▶ **About this task**
Find the lines holding the string "barre" in the data, then copy all of them.

Data section section start

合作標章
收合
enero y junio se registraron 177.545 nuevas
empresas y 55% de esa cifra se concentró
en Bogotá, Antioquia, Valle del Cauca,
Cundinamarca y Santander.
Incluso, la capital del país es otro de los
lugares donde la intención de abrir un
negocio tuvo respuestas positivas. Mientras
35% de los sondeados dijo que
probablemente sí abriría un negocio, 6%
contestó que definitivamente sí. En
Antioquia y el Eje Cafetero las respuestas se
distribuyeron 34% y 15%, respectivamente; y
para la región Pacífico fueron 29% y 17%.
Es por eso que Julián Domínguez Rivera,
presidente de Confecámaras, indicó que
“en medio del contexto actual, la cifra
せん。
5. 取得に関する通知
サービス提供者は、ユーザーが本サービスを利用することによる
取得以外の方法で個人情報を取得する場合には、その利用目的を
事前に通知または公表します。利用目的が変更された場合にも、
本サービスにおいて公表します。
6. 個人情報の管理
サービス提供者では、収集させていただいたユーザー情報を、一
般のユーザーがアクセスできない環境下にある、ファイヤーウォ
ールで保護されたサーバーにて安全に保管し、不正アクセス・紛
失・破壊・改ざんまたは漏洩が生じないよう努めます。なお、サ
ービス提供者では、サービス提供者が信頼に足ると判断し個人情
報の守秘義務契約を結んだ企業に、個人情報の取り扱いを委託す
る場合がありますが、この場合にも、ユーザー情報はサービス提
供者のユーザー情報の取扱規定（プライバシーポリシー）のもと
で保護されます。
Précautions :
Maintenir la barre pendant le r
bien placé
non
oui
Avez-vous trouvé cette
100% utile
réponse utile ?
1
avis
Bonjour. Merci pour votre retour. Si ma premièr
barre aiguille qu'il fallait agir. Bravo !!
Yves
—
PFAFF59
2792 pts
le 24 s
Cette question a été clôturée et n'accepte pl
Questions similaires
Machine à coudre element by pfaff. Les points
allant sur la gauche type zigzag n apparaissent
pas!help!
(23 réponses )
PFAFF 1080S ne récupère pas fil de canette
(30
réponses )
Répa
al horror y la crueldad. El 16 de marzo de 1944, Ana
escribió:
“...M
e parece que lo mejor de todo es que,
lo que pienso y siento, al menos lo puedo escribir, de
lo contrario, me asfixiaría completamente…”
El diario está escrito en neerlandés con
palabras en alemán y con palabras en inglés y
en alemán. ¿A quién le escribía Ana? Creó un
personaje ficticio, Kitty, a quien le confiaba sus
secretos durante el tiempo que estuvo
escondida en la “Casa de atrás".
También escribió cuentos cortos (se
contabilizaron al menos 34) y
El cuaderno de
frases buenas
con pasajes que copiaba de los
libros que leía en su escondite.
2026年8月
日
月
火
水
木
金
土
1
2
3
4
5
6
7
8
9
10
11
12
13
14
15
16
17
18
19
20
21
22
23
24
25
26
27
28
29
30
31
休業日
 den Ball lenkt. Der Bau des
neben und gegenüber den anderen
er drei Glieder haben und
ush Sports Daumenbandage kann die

Data section section end

▶ **Exercise solution**
Maintenir la barre pendant le r
barre aiguille qu'il fallait agir. Bravo !!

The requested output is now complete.